Merz wird mit schlechten Umfragen konfrontiert

Im Sommerinterview ging es nicht nur um Jens Spahn, sondern auch um Merz selbst. Diana Zimmermann sprach den Kanzler auf seine schlechten Umfragewerte an und fragte, ob er im Wahlkampf zu viel versprochen habe.
Merz erklärte, er sei im Wahlkampf noch von anderen Voraussetzungen ausgegangen. Unter anderem verwies er auf den Krieg in der Ukraine, der inzwischen schon im fünften Jahr andauere.

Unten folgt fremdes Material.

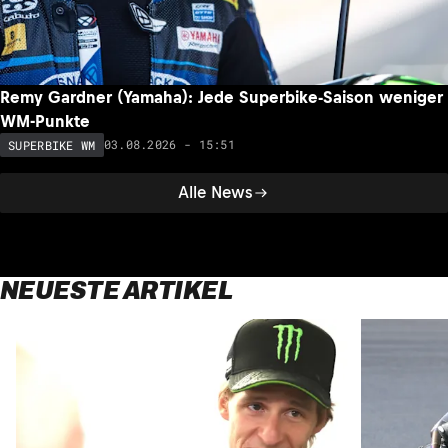
Remy Gardner (Yamaha): Jede Superbike-Saison weniger
WM-Punkte
03.08.2026 - 15:51
SUPERBIKE WM
Alle News
NEUESTE ARTIKEL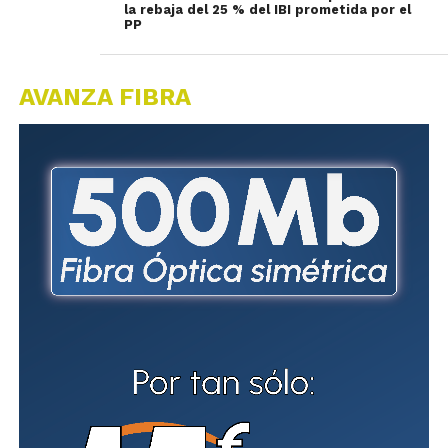
la rebaja del 25 % del IBI prometida por el
PP
AVANZA FIBRA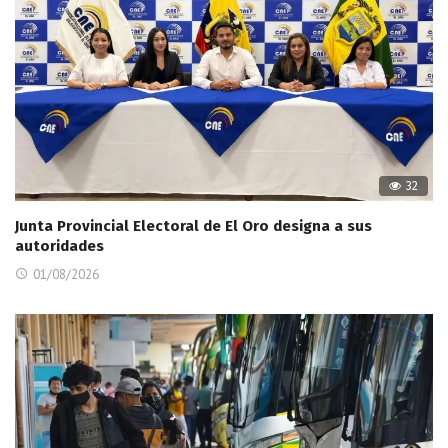
32
Junta Provincial Electoral de El Oro designa a sus
autoridades
01/08/2026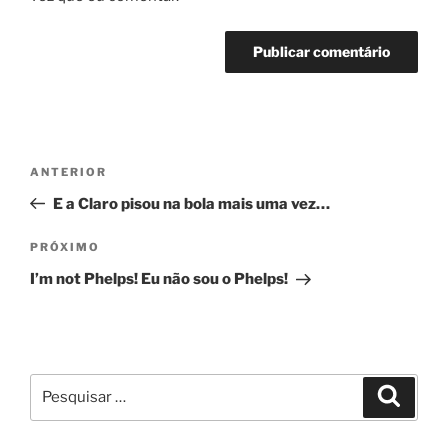
Navegação
Post
ANTERIOR
de
anterior
E a Claro pisou na bola mais uma vez…
Post
Próximo
PRÓXIMO
post
I’m not Phelps! Eu não sou o Phelps!
Pesquisar
Pesqui
por: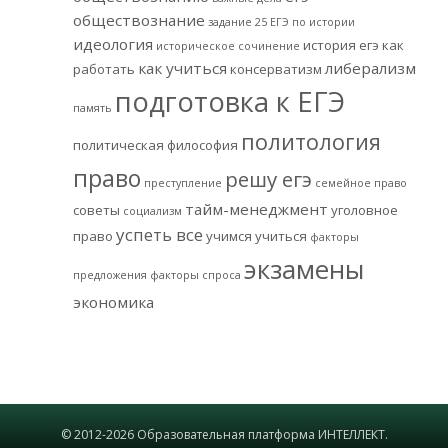
обществознание
задание 25 ЕГЭ по истории
идеология
история егэ
как
историческое сочинение
как учиться
либерализм
работать
консерватизм
подготовка к ЕГЭ
память
политология
политическая философия
право
решу егэ
преступление
семейное право
тайм-менеджмент
советы
уголовное
социализм
успеть все
право
учимся учиться
факторы
экзамены
предложения
факторы спроса
экономика
© 2012-2026 Образовательная платформа ИНТЕЛЛЕКТ.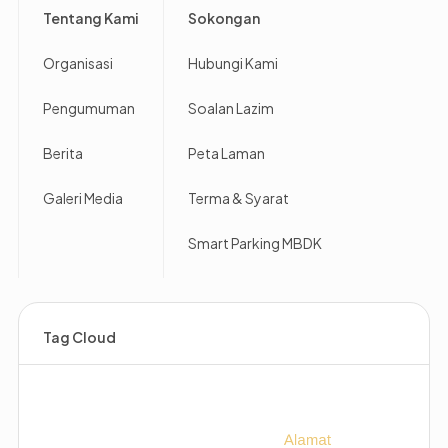
Tentang Kami
Sokongan
Organisasi
Hubungi Kami
Pengumuman
Soalan Lazim
Berita
Peta Laman
Galeri Media
Terma & Syarat
Smart Parking MBDK
Tag Cloud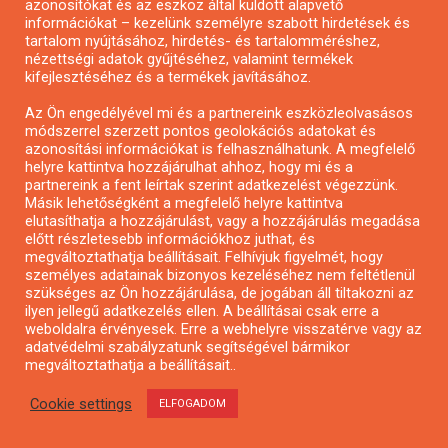
azonosítókat és az eszköz által küldött alapvető
eszközök, gépek beszerzése – Ingatlan beruházás:
információkat – kezelünk személyre szabott hirdetések és
korszerűsítés, bővítés
tartalom nyújtásához, hirdetés- és tartalomméréshez,
nézettségi adatok gyűjtéséhez, valamint termékek
kifejlesztéséhez és a termékek javításához.
SZOLGÁLTATÁSOK
Az Ön engedélyével mi és a partnereink eszközleolvasásos
módszerrel szerzett pontos geolokációs adatokat és
azonosítási információkat is felhasználhatunk. A megfelelő
helyre kattintva hozzájárulhat ahhoz, hogy mi és a
Pályázatírás
partnereink a fent leírtak szerint adatkezelést végezzünk.
Pályázati Előminősítés
Másik lehetőségként a megfelelő helyre kattintva
elutasíthatja a hozzájárulást, vagy a hozzájárulás megadása
Pályázati tanácsadás
előtt részletesebb információkhoz juthat, és
Pályázatírás vállalkozásoknak
megváltoztathatja beállításait. Felhívjuk figyelmét, hogy
személyes adatainak bizonyos kezeléséhez nem feltétlenül
Mezőgazdasági pályázatírás
szükséges az Ön hozzájárulása, de jogában áll tiltakozni az
Pályázatírás magánszemélyeknek
ilyen jellegű adatkezelés ellen. A beállításai csak erre a
weboldalra érvényesek. Erre a webhelyre visszatérve vagy az
Pályázatírás civil szervezeteknek
adatvédelmi szabályzatunk segítségével bármikor
Pályázatírás önkormányzatoknak
megváltoztathatja a beállításait..
Pályázatfigyelés
Cookie settings
ELFOGADOM
Specifikus pályázatfigyelés vagy hírlevél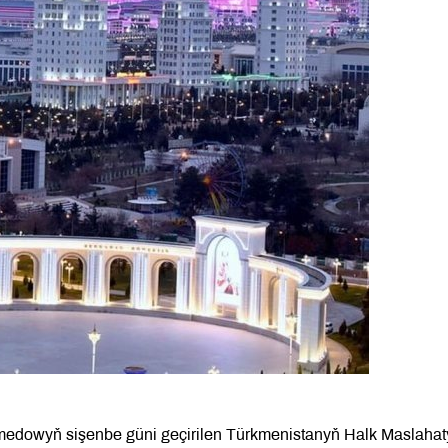
medowyň sişenbe güni geçirilen Türkmenistanyň Halk Maslaha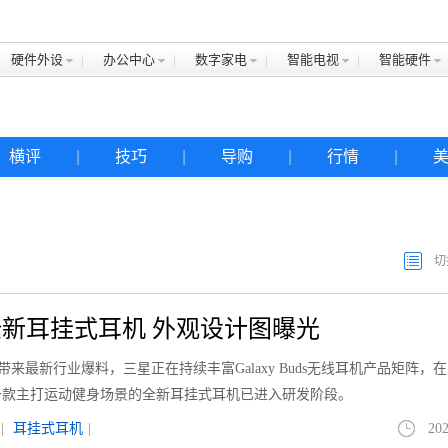
硬件外设
办公中心
数字家电
智能电视
智能硬件
横评
|
技巧
|
导购
|
行情
|
切
新耳挂式耳机 外观设计图曝光
le带来最新行业爆料，三星正在持续丰富Galaxy Buds无线耳机产品矩阵，
一款主打运动健身场景的全新耳挂式耳机已进入研发阶段。
|
耳挂式耳机
|
202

Zimmermann hielt dagegen: Der Krieg habe bereits drei Jahre getobt, als Merz ins Amt gekommen sei. Merz verwies daraufhin auf die Auseinandersetzung zwischen Wolodymyr Selenskyj und Donald Trump im Oval Office im Februar 2025. Diese habe nicht nur bei ihm einen bleibenden Eindruck hinterlassen.
Streit um Ton, Kritik und „ewige Nörgelei“

Auch beim Thema Reformpaket wurde es kritisch. Zimmermann fragte, ob weitere Entlastungen für Bürger kommen. Merz verwies auf eine geplante Steuerreform für untere und mittlere Einkommen. Zimmermann entgegnete: „Daraus ist ja nicht so sehr viel geworden.“
Merz beklagte daraufhin, die Regierung habe Reformen noch nicht einmal verabschiedet, „und schon steht das Urteil der Medien fest“. Später zeigte Zimmermann ihm einen Ausschnitt seiner Rede beim NRW-Landesparteitag, in dem er sagte: „Kulturpessimisten, Untergangspropheten, Nöler, Nörgler, empörte Berufskritiker: Wegtreten!“
Merz lachte zunächst, verteidigte dann aber seinen Ton. Der Ausschnitt sei unvollständig gewesen. Zugleich legte er nach: „Diese ewige Nörgelei, diese ewige Nölerei, dieses Schlechtreden, dieses Kaputtreden unseres Landes – ich darf mir das bei solchen Gelegenheiten auch mal erlauben – ich bin es einfach leid.“
Als Zimmermann ihm vorhielt, er selbst rede manchmal pauschal schlecht über die Deutschen, reagierte Merz gereizt. Er sagte: „Sie zeigen immer nur diejenigen, die Kritik an mir äußern, sie zeigen selten diejenigen, die mal sagen: Es ist genau so!“ Und er erinnerte an frühere Debatten: „Das war mit den ‚kleinen Paschas‘ schon vor vielen Jahren so.“ Für Merz ist klar: Er bekommt nach eigener Aussage auch „sehr viel Zustimmung“ – nur werde diese aus seiner Sicht zu selten gezeigt.